XBRL GL essentially enables continuous disclosure reporting directly linked to transaction systems. Once again, this opens up the opportunity to reduce reporting costs and simultaneously improve governance, especially for mature companies operating in a networked environment.

'GL is not competing with other transactional data standards, but is a bridge between transactional systems that enables continuous reporting. Companies need to disclose more regularly and focus on the quality of their data. GL is a good standard for that. It links reporting to transactions, so there is continuous disclosure, which brings down reporting costs,’ says van den Ende.
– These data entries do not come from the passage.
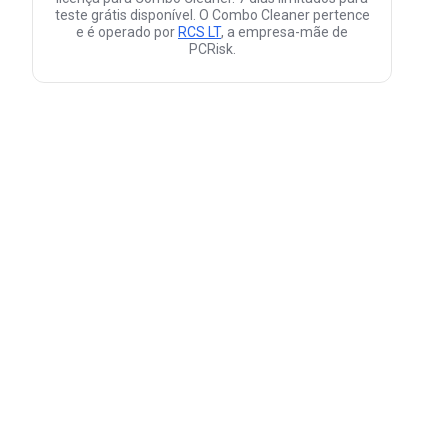
teste grátis disponível. O Combo Cleaner pertence
e é operado por
RCS LT
, a empresa-mãe de
PCRisk.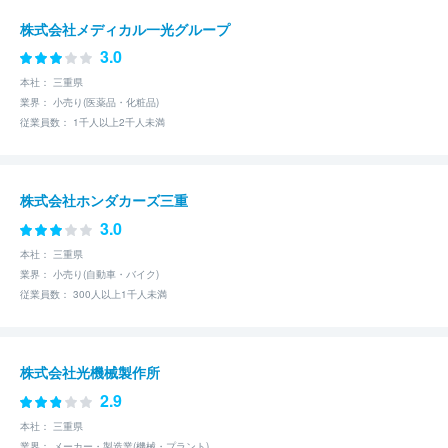
株式会社メディカル一光グループ
3.0
本社： 三重県
業界： 小売り(医薬品・化粧品)
従業員数： 1千人以上2千人未満
株式会社ホンダカーズ三重
3.0
本社： 三重県
業界： 小売り(自動車・バイク)
従業員数： 300人以上1千人未満
株式会社光機械製作所
2.9
本社： 三重県
業界： メーカー・製造業(機械・プラント)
Banks are also fuelling innovation in XBRL taxonomies. In the Netherlands, for instance, a banking taxonomy has evolved that covers the credit information that banks request when making loans. Some major commercial banks are currently exploring ways to improve their corporate lending processes using this taxonomy.

'What started as the government trying to reduce the administrative burden, especially for SMEs, is now seen as banks taking the lead. They are developing new applications related to transparency to get a better view of the companies they lend to, they are experimenting with online lending facilities using XBRL,' notes Scheper.

'XBRL is an enabler for discussion along the value chain to define data requirements. There are clear taxonomies that can be understood by all stakeholders in the reporting chain, so there is an opportunity to rationalise the data stack to find a meaningfuland relevant reporting set and reduce the amount of reported data,’ adds van den Ende.

CFOs that are new to XBRL should not hesitate to engage with it. XBRL is here to stay, and there is no time like the present to begin exploring how it will affect compliance issues around the reporting process and how it can be used to improve the management of business information across an organisation and its partners in the value chain.

'There needs to be work on taxonomies, and greater understanding of what they mean. People need to know how it will be different when using XBRL, so they know how to accommodate it. But Oracle and SAP have now announced XBRL filing capability in their ERP systems, and Swift has joined XBRL in the US, so we will see many more real-life applications,' says Scheper.

Every CFO should know what XBRL is, not only in terms of its effect on reporting compliance, but also on internal and external reporting along the supply chain.